Um estudo do Banco Asiático de Desenvolvimento (BAD) divulgado na capital sueca indica que um investimento mínimo de US$ 8 bilhões anuais garantiria que cada país desse continente reduzisse pela metade a proporçao de habitantes sem acesso à água e melhoraria seu saneamento. O autor do estudo, Arjun Thapan, disse que uma vez alcançado esse objetivo de investimento seria possível obter indiretamente em contrapartida US$ 54 bilhões anuais de lucro. “É o cúmulo da irracionalidade econômica não investir nestes serviços vitais”, afirmou.
O estudo da Ásia Water Watch 2015 destaca que o impacto deste recurso é tão difuso que cada dólar investido para que a população tenha acesso à água e a um melhor saneamento retorna US$ 6 em benefícios educativos e de saúde. “Não é trabalhar apenas pela água em si, mas pela água para o bem dos pobres. A água limpa e melhor saneamento podem salvar os pobres, melhorar sua saúde e dar-lhes maiores oportunidades de renda”, diz o texto. Apesar destes claros argumentos para investir na água, o BAD disse que os governos asiáticos não avançaram nesse sentido.
Reconhecendo a magnitude das “dores pela água” da Ásia, o BAD disse estar comprometido em incrementar os investimentos no setor e, assim, cumprir os Objetivos de Desenvolvimento do Milênio, que entre outras coisas propõem reduzir, até 2015, em 50% o número de pessoas que carecem de acesso à água potável. O BAD também criará a Facilidade para uma Sociedade no Financiamento da Água, que pretende movimentar US$ 100 milhões para apoiar projetos no setor com a colaboração de sócios no Norte industrializado. Por outro lado, segundo dados da ONU, mais de 177 milhões de pessoas sofreram a causa de aproximadamente 300 desastres naturais no planeta, a maioria destes ligados com a água, somente este ano.

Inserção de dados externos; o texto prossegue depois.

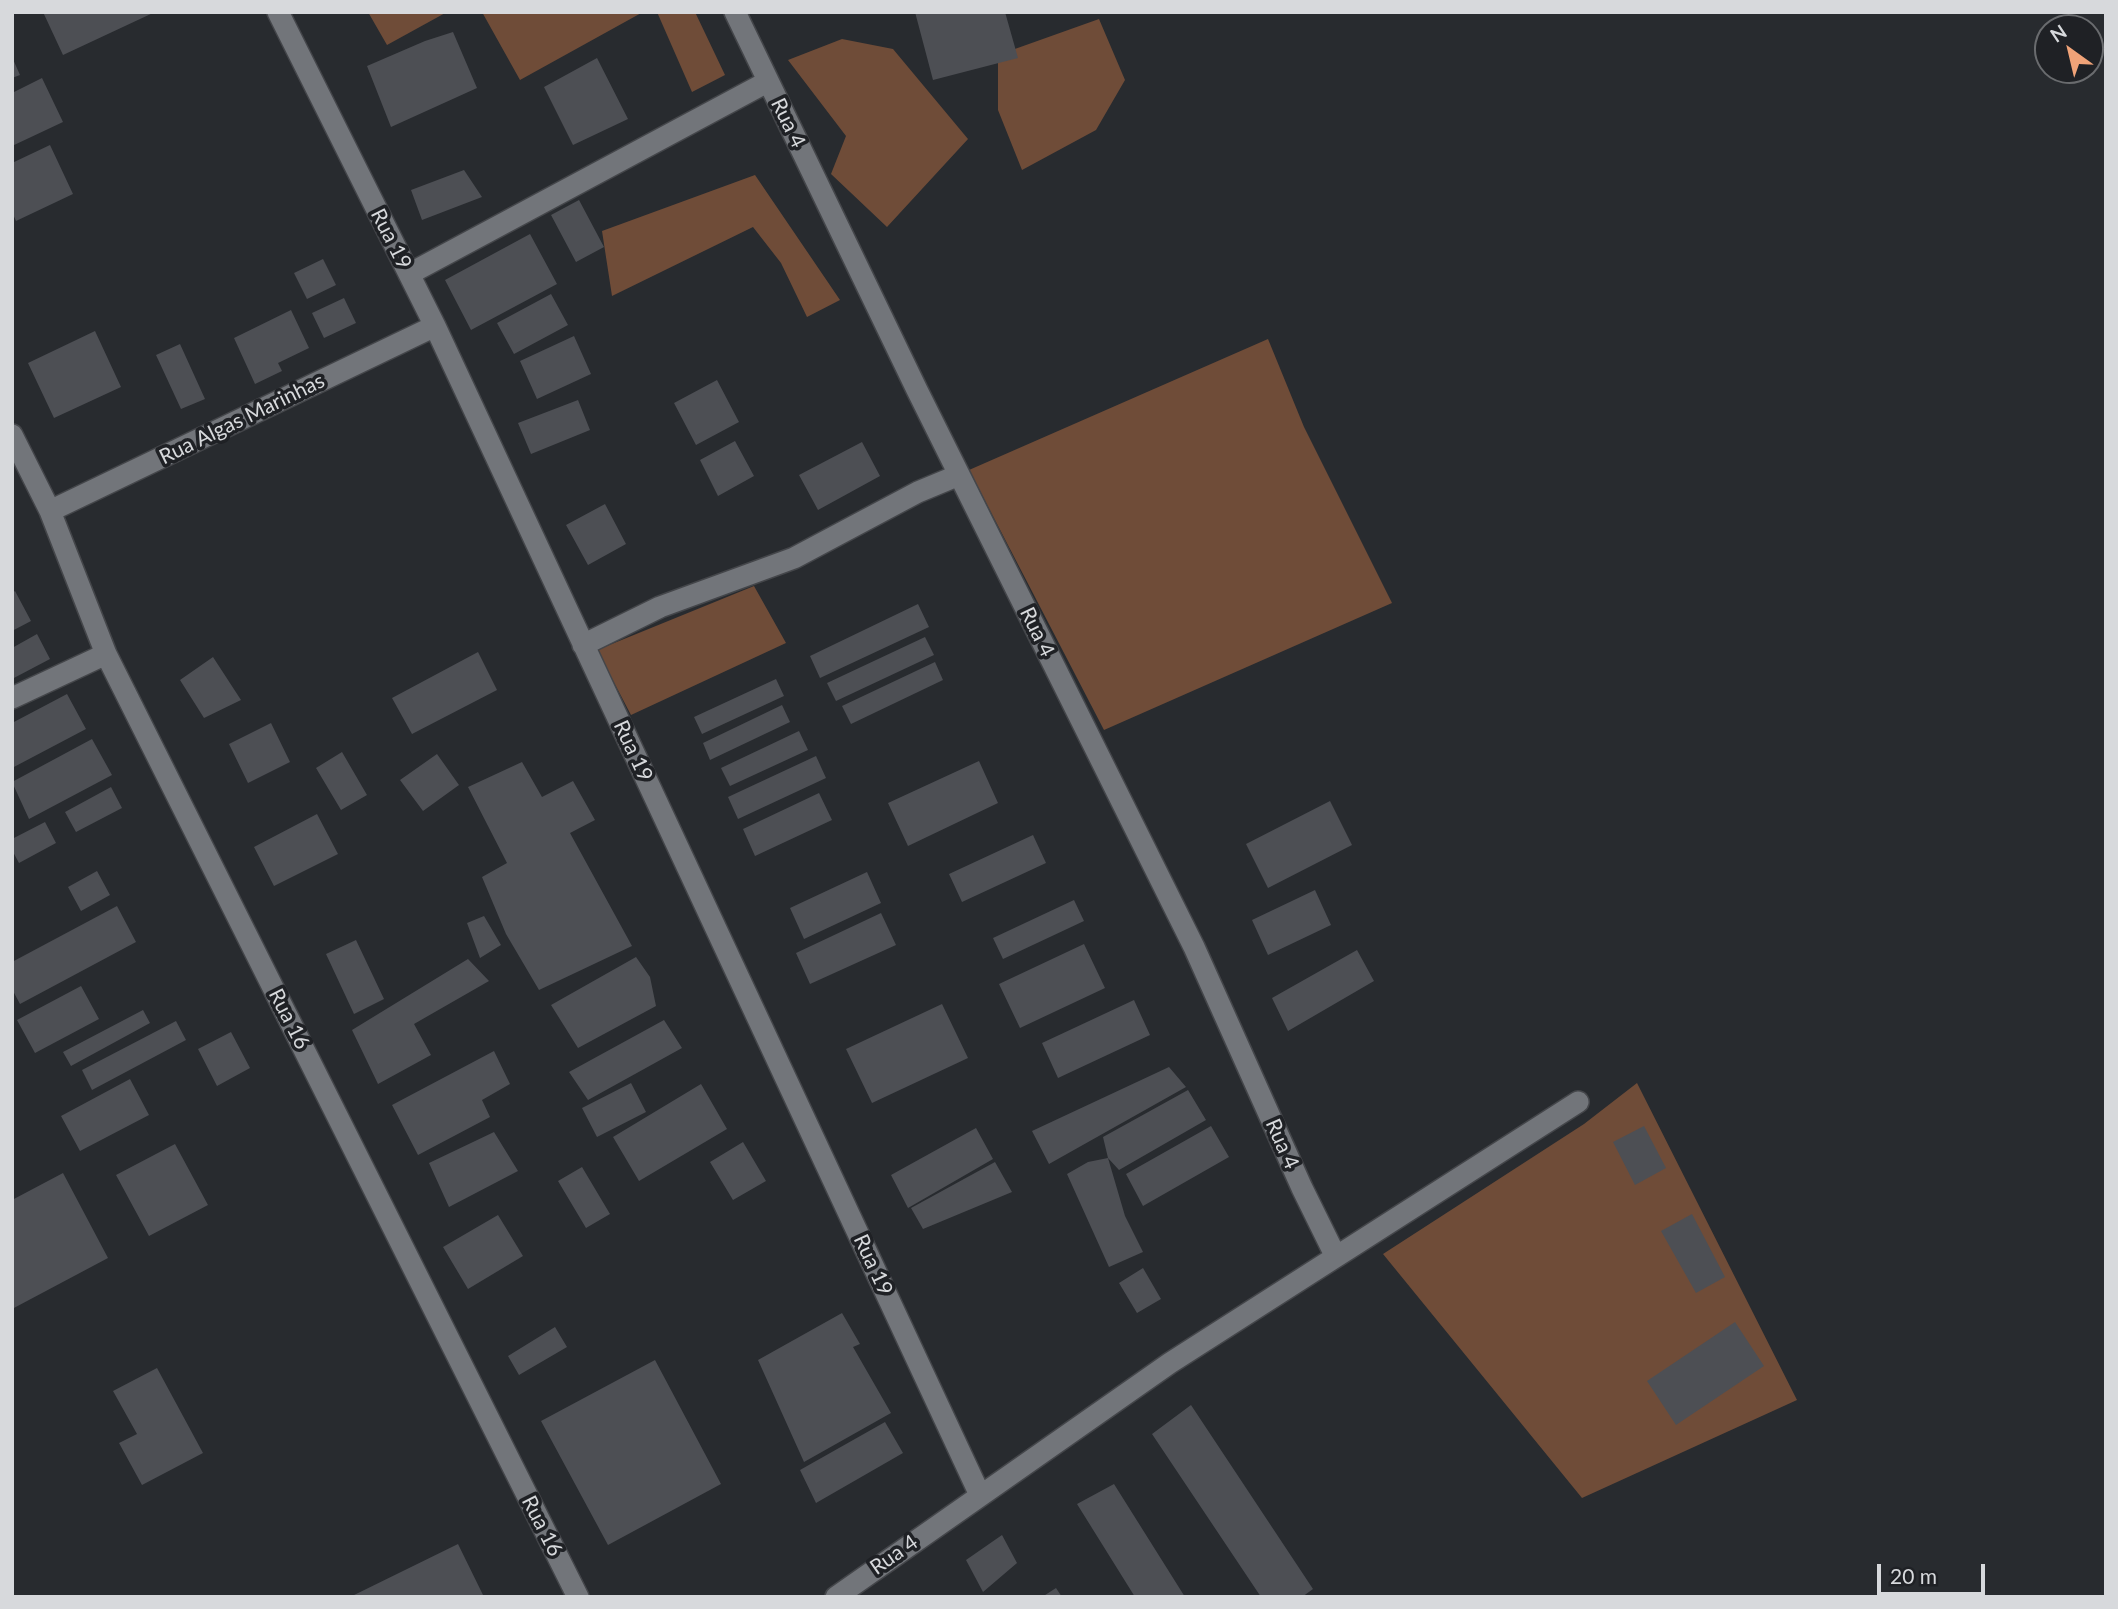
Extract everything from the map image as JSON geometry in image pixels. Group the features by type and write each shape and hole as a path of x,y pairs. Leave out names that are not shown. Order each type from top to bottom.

Entre as catástrofes se destacam as devastadoras secas na África e China e as maciças inundações na Ásia e também no continente africano, todas causando prejuízos de aproximadamente US$ 15 bilhões. Estes desastres naturais também são atribuídos aos efeitos da mudança climática. Falando em nome das 130 nações em desenvolvimento que formam o Grupo dos 77, o ministro de Meio Ambiente do Paquistão, Makhdoom Faisal Saleh Haya, disse em uma reunião da Assembléia Geral da ONU no mês passado que a mudança climática supõe graves riscos e desafios, em particular para os países do Sul.
Portanto, é necessária uma urgente ação global de resposta, afirmou. “Estamos preocupados com a possibilidade de os efeitos adversos da mudança climática e os fenômenos associados, incluindo o aumento do nível domar e a elevação da freqüência e intensidade dos furacões, ciclones, inundações e outros eventos climáticos, como o derretimento das geleiras, as secas e a desertificação, ameacem o desenvolvimento sustentável, a subsistência e a própria existência de muitos países em desenvolvimento”, afirmou.